• [WHAT IS REQUIRED]: Among the entries below, find each line holding "солнца" and return it.

• [PROVIDED INFORMATION]:
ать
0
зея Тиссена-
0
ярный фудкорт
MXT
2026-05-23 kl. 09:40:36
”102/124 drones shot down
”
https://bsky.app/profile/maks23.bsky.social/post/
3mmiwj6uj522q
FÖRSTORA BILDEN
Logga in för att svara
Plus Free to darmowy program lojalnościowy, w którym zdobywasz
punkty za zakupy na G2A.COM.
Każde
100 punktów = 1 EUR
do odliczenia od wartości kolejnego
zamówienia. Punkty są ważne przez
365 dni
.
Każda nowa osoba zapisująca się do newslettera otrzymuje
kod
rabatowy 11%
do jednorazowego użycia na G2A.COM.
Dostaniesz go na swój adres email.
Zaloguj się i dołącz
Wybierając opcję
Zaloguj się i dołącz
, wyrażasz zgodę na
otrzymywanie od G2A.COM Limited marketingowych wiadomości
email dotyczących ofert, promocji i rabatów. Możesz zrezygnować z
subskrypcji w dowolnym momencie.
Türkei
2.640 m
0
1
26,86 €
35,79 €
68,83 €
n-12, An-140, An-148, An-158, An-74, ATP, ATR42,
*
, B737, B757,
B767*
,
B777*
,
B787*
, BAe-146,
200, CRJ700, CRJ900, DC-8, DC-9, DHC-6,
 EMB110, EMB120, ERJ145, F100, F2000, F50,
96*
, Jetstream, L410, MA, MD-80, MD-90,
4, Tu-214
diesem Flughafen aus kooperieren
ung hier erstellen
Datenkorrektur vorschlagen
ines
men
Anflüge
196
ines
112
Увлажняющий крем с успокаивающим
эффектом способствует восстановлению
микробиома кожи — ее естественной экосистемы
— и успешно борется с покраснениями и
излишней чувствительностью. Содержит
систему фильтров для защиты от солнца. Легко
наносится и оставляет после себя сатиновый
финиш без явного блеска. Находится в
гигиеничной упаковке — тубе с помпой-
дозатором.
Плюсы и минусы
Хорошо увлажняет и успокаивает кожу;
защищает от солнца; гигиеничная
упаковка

--

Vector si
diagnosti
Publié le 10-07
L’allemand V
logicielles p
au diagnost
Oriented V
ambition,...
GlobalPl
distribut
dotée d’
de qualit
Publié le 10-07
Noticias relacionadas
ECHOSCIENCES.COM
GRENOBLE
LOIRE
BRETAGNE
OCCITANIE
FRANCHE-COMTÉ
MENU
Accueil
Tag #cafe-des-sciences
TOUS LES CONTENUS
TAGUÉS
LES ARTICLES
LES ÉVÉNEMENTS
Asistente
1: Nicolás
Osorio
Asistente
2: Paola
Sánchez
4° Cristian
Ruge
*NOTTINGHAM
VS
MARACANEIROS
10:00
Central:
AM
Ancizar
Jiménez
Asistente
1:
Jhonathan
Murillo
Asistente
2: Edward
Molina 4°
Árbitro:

• [YOUR RESPONSE]:
систему фильтров для защиты от солнца. Легко
защищает от солнца; гигиеничная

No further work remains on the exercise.